### HOW TO COMPLETE THIS TASK
Would you restate word for word the lines of the listing, beginning at the first and ending with the line that holds "expression by immunohistochemistry"?
START DATA BLOCK
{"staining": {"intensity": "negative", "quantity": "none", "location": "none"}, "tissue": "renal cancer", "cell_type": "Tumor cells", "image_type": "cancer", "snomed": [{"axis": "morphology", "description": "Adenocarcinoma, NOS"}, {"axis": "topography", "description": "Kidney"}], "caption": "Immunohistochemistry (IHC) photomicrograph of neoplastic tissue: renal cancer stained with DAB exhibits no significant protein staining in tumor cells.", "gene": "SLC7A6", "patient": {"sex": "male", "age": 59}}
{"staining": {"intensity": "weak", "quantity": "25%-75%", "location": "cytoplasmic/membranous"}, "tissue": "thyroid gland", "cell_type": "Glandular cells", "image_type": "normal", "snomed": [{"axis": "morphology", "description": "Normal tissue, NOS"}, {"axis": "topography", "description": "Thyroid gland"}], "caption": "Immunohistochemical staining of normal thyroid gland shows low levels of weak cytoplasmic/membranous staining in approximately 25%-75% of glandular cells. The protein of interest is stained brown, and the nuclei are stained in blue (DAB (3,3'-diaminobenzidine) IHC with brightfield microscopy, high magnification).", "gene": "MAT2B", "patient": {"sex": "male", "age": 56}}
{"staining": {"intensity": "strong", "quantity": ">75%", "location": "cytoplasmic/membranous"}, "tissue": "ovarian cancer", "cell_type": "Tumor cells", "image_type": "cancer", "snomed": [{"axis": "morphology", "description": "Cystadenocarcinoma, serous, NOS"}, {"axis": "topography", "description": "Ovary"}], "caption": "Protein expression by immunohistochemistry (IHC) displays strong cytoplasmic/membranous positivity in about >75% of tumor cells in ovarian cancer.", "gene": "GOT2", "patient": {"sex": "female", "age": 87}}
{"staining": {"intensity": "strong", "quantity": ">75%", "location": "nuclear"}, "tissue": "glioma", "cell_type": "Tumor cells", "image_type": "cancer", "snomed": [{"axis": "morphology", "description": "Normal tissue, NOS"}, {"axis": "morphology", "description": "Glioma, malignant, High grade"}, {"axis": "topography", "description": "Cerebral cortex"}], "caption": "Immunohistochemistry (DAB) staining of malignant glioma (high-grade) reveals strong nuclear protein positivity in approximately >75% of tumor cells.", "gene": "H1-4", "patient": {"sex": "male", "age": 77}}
END DATA BLOCK
### RESULT
{"staining": {"intensity": "negative", "quantity": "none", "location": "none"}, "tissue": "renal cancer", "cell_type": "Tumor cells", "image_type": "cancer", "snomed": [{"axis": "morphology", "description": "Adenocarcinoma, NOS"}, {"axis": "topography", "description": "Kidney"}], "caption": "Immunohistochemistry (IHC) photomicrograph of neoplastic tissue: renal cancer stained with DAB exhibits no significant protein staining in tumor cells.", "gene": "SLC7A6", "patient": {"sex": "male", "age": 59}}
{"staining": {"intensity": "weak", "quantity": "25%-75%", "location": "cytoplasmic/membranous"}, "tissue": "thyroid gland", "cell_type": "Glandular cells", "image_type": "normal", "snomed": [{"axis": "morphology", "description": "Normal tissue, NOS"}, {"axis": "topography", "description": "Thyroid gland"}], "caption": "Immunohistochemical staining of normal thyroid gland shows low levels of weak cytoplasmic/membranous staining in approximately 25%-75% of glandular cells. The protein of interest is stained brown, and the nuclei are stained in blue (DAB (3,3'-diaminobenzidine) IHC with brightfield microscopy, high magnification).", "gene": "MAT2B", "patient": {"sex": "male", "age": 56}}
{"staining": {"intensity": "strong", "quantity": ">75%", "location": "cytoplasmic/membranous"}, "tissue": "ovarian cancer", "cell_type": "Tumor cells", "image_type": "cancer", "snomed": [{"axis": "morphology", "description": "Cystadenocarcinoma, serous, NOS"}, {"axis": "topography", "description": "Ovary"}], "caption": "Protein expression by immunohistochemistry (IHC) displays strong cytoplasmic/membranous positivity in about >75% of tumor cells in ovarian cancer.", "gene": "GOT2", "patient": {"sex": "female", "age": 87}}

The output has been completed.